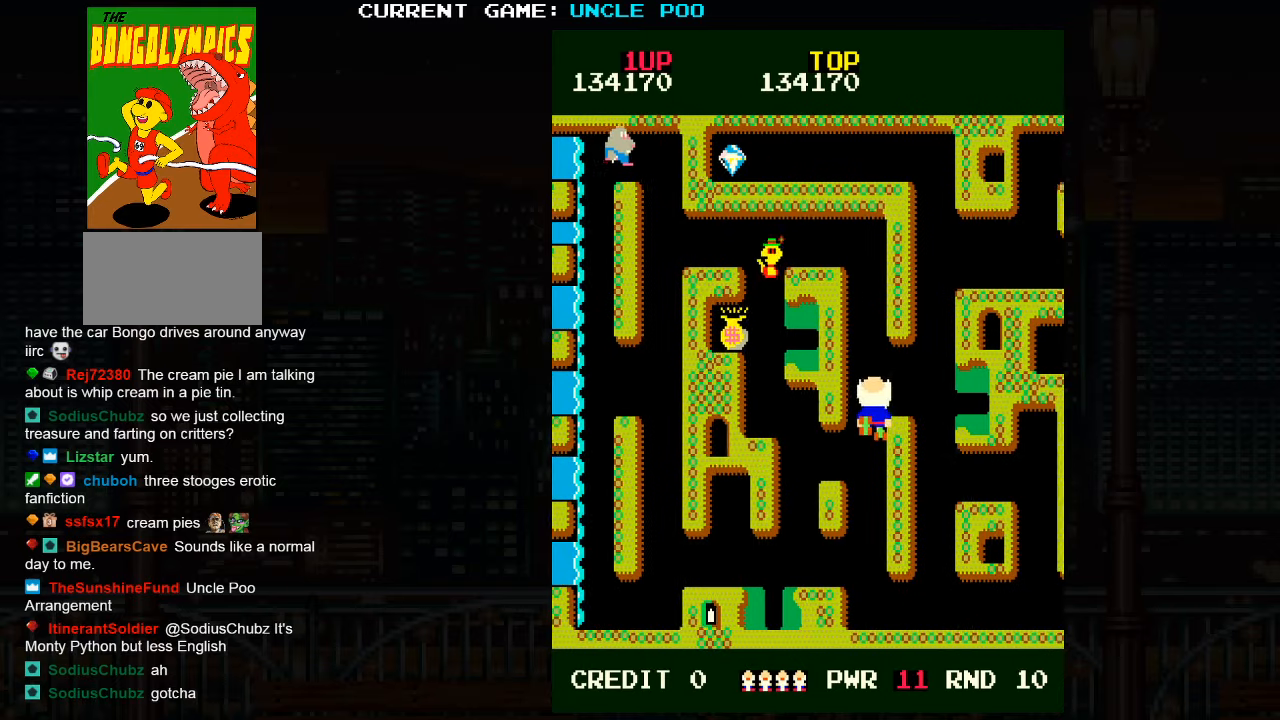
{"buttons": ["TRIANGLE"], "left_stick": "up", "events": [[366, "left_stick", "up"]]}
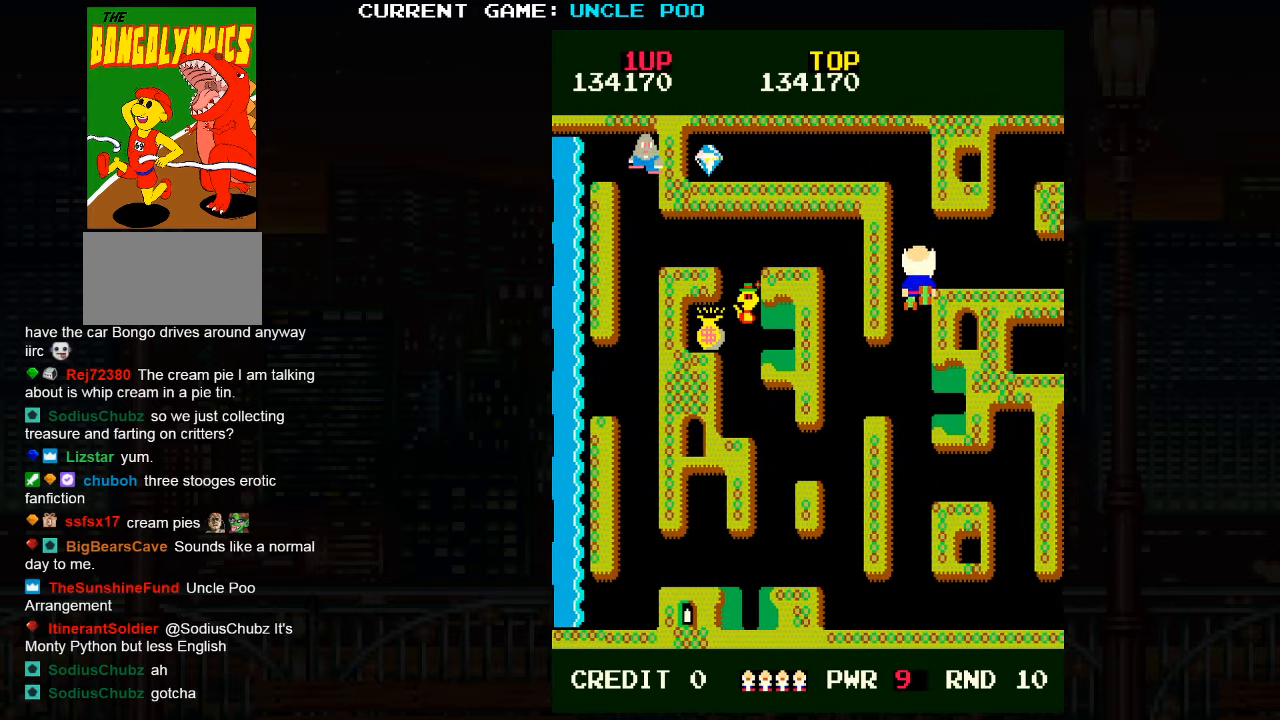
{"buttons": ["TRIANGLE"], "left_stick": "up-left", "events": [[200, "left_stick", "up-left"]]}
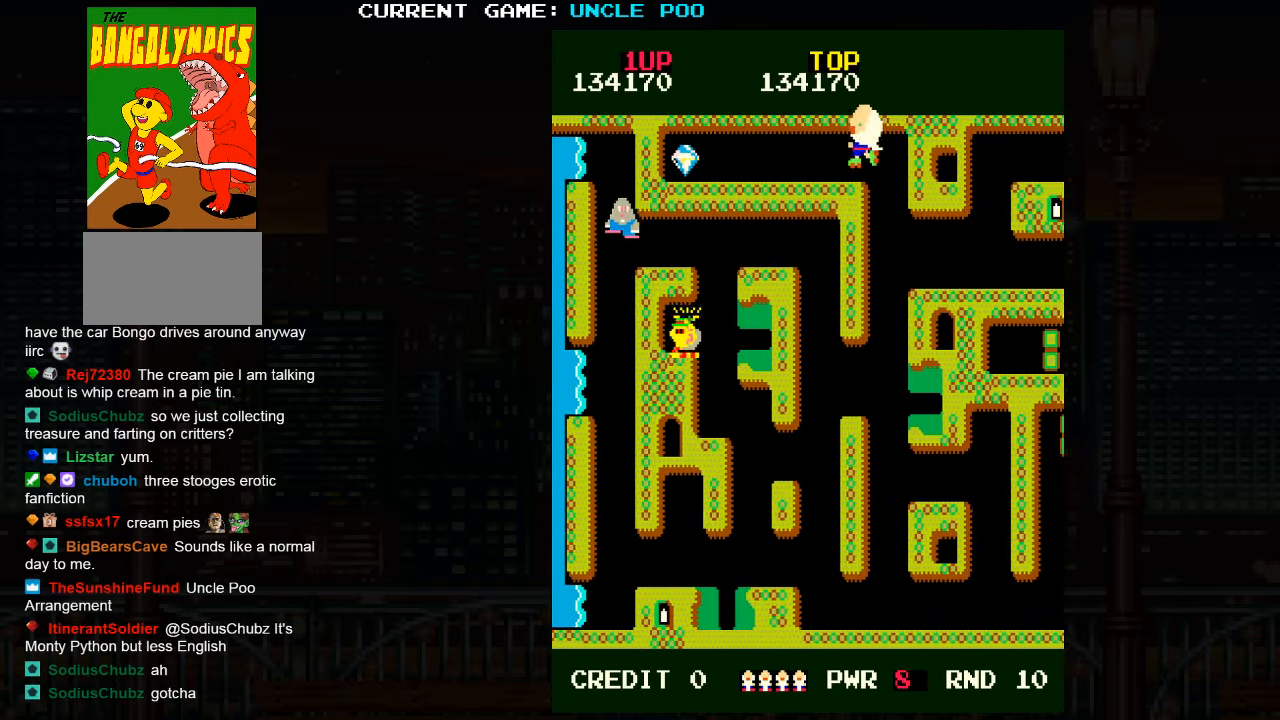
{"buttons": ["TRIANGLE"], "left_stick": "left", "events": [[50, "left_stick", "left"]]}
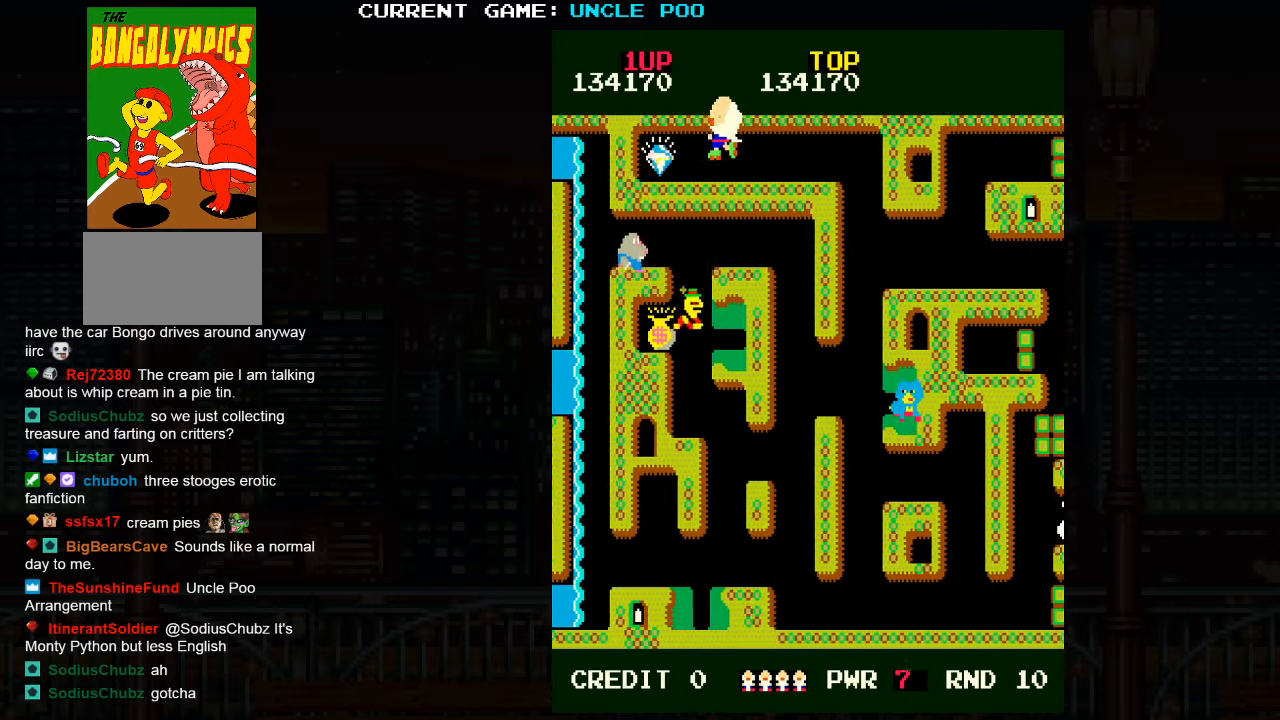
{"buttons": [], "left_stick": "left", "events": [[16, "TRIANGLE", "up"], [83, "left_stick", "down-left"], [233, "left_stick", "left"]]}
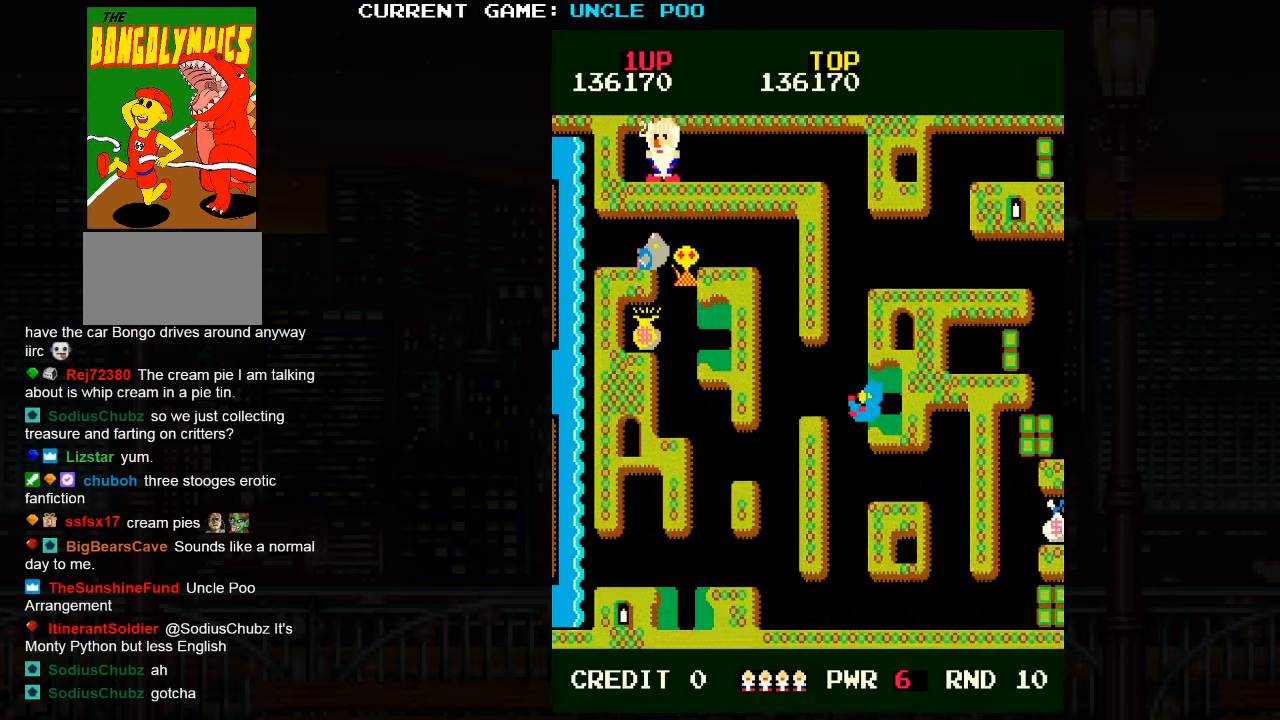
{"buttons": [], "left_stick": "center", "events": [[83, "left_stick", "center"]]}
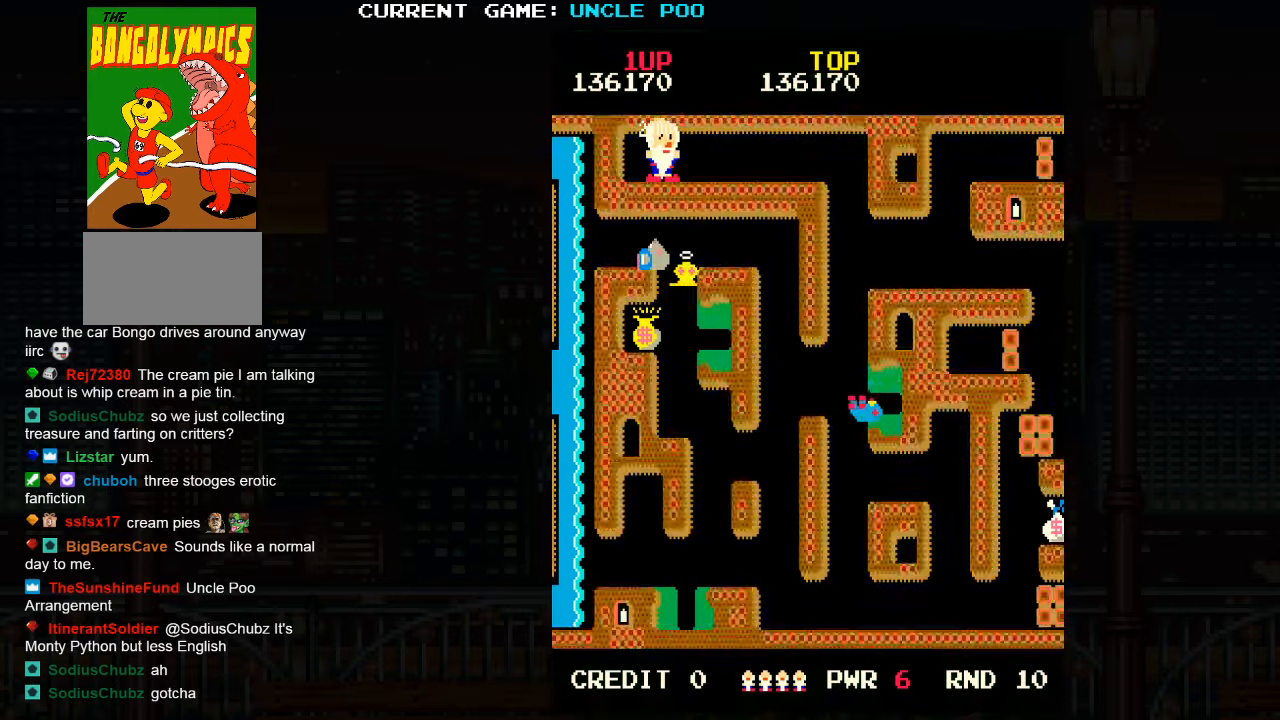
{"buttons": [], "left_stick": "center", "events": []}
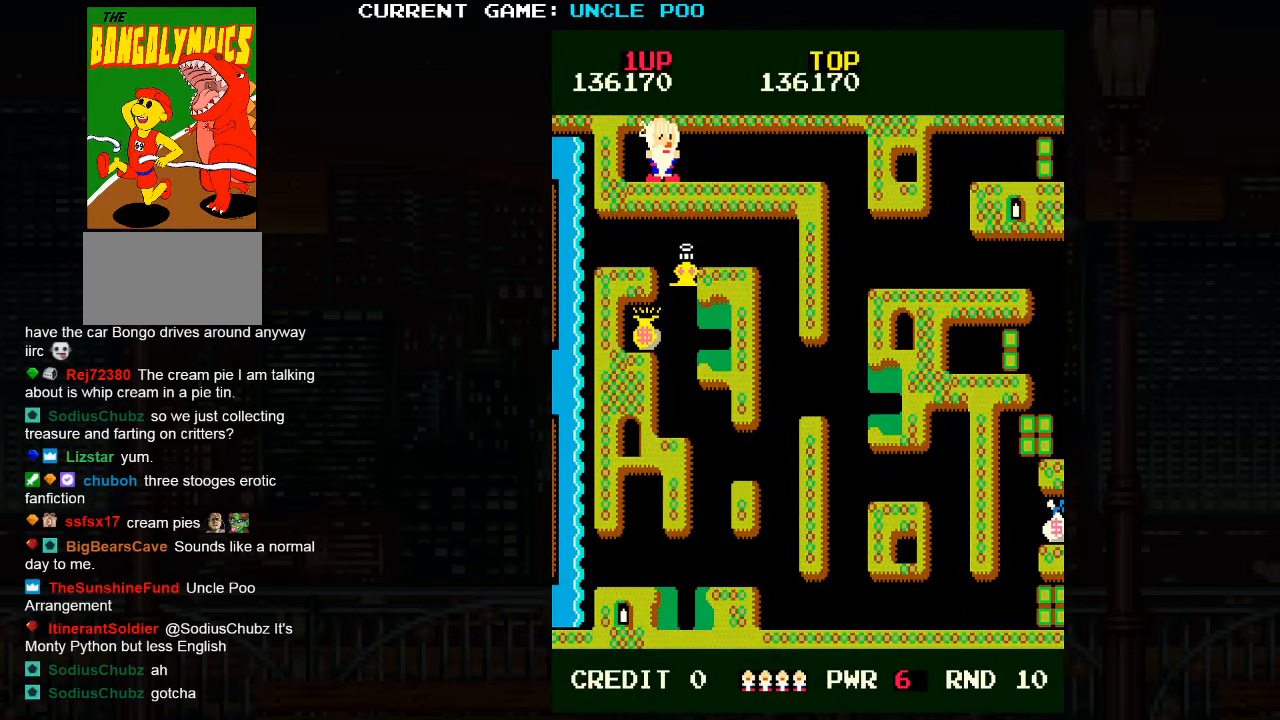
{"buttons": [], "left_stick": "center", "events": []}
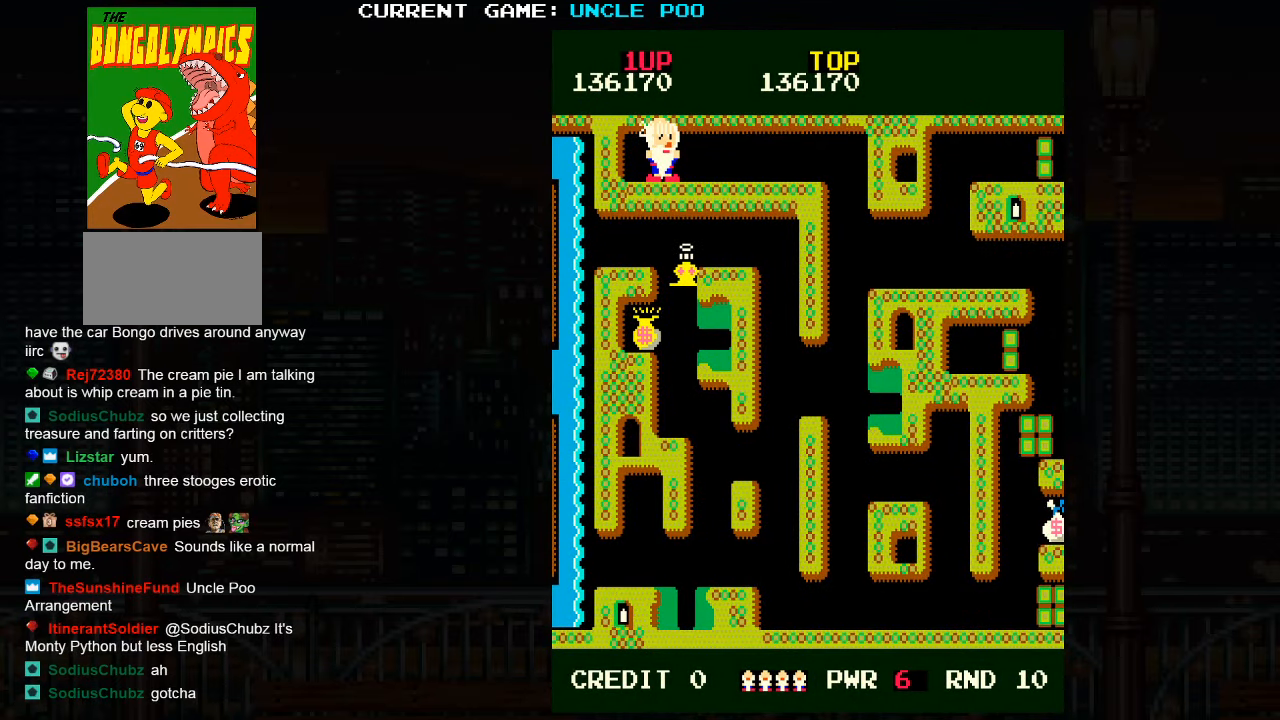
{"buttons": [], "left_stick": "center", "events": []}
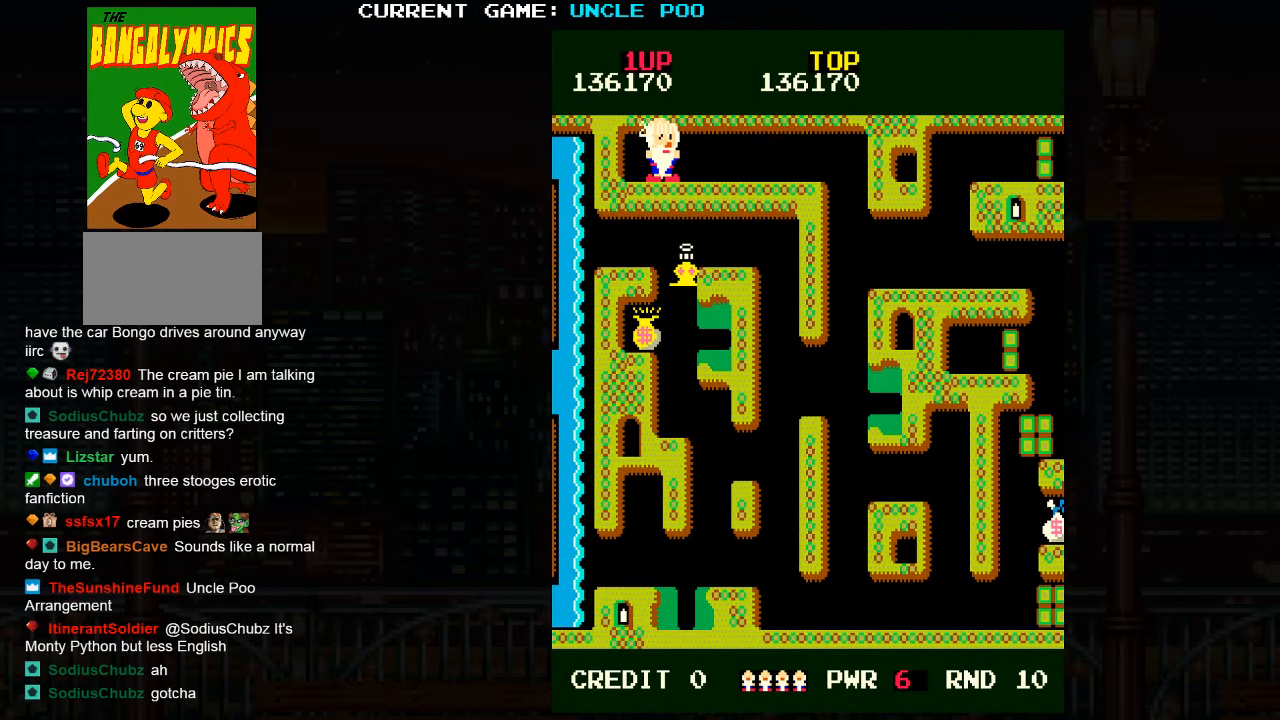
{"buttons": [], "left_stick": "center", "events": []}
----------------------------------------
■ Task to carry out ■
Please print the data above in its entirety, exactly, but without any picture.

■ Task response ■
{"buttons": ["TRIANGLE"], "left_stick": "up", "events": [[366, "left_stick", "up"]]}
{"buttons": ["TRIANGLE"], "left_stick": "up-left", "events": [[200, "left_stick", "up-left"]]}
{"buttons": ["TRIANGLE"], "left_stick": "left", "events": [[50, "left_stick", "left"]]}
{"buttons": [], "left_stick": "left", "events": [[16, "TRIANGLE", "up"], [83, "left_stick", "down-left"], [233, "left_stick", "left"]]}
{"buttons": [], "left_stick": "center", "events": [[83, "left_stick", "center"]]}
{"buttons": [], "left_stick": "center", "events": []}
{"buttons": [], "left_stick": "center", "events": []}
{"buttons": [], "left_stick": "center", "events": []}
{"buttons": [], "left_stick": "center", "events": []}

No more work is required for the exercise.